О скупости и связанных с ней вещах. Тема и вариации - стр. 18
Одна сторона желания проявляет себя как трансгрессивная, бунтарская, внешне выходящая за рамки закона, развратная, расточительная, промискуитетная, хаотичная – та порочная сторона, согласно которой мы предположительно готовы предаться плотским утехам, скорее всего, когда ослабевают общественные тормоза. Здесь мы можем идентифицироваться, здесь мы предположительно все состоим из плоти и крови. Другая сторона желания весьма отличается от первой – диктаторская, тираническая, она стремится к абсолютному аскетизму, крохоборству, порабощенности, жажде наживы. В этом нет самоидентификации, прощения и понимания. Если мы там предались телесным удовольствиям, то чему предаемся мы здесь? Аскетизму? Самоотречению? Чему-то в желании, что сильнее плотских утех и все их перевешивает? Похоже, мы готовы отказаться от них, чтобы «не уступать в своем желании», в тираническом желании накопительства, которое теперь выступает как общий знаменатель яркой палитры всех других желаний. Все остальные желания становятся сводимыми к одному-единственному, которое их затмевает. И, вероятно, под аскетической позицией «не уступать в своем желании» скрывается некое массивное «уступить своему желанию», возможно, массивнее, чем в том трансгрессивном уподоблении.

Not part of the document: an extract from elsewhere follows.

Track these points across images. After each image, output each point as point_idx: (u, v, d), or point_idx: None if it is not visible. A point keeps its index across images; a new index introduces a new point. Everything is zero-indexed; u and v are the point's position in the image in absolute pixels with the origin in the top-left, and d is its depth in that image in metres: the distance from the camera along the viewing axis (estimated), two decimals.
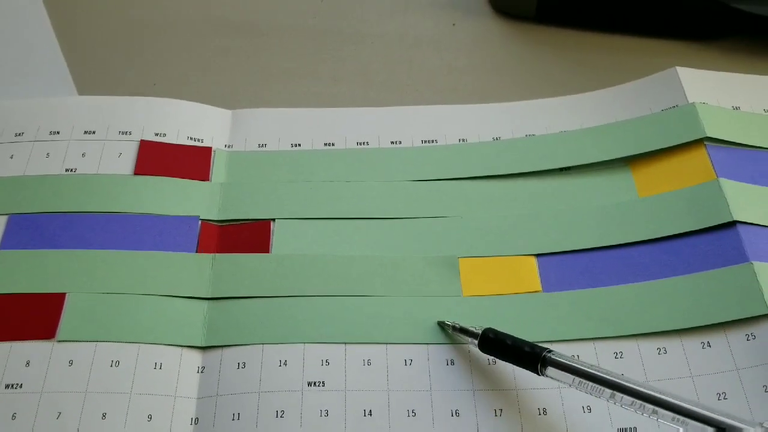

Этой стороной скупость, в своем чистом виде, также отличается от страсти к наживе, которая зачастую включает в себя первую. Жажда наживы может стремиться к обладанию недвижимостью и накоплению всевозможных ценных вещей, пробует завладеть всеми ими, скупость же редуцирует все материальные ценности до одной-единственной. Жажда наживы в принципе соотносима с потреблением, кто-нибудь может алчно аккумулировать блага, чтобы затем пустить их в употребление, тогда как скупость исключает потребление. Страсть к наживе булемическая, скупость же анорексичная, вероятно, это наивысшая форма анорексии. Или, другими словами, скупость приводит жажду наживы к форме, получившей дальнейшее развитие.
Остальные грешники образуют сообщество, а скупцы – нет, скупец каждый за себя, он всегда один и не общается с другими скрягами, чтобы обменяться с ними опытом относительно своих утех. Вообще пороки социализируют, связывают, продуцируют солидарность. Лучше грешить вместе, грех – в целом общественная вещь, и если ты грешишь, то наверняка встретишь гораздо больше людей, чем если ты живешь праведно. Более того, грехи даже побуждают организовываться – начиная с игровых и публичных домов и заканчивая мафией, контрабандой, распространением наркотиков и порнографии. Каждый грех нуждается в специализированной институции, и зачастую эти институции по своей разветвленности и комплексности дублируют те другие, «настоящие», будто бы социальность отражалась в своем греховном Другом, как в зеркале. И возможно, эта непризнанная социальная связь, сообщество грешников, – нечто, что тайным образом удерживает признанную и официальную связь, которая бы без этой опоры серьезным образом пошатнулась.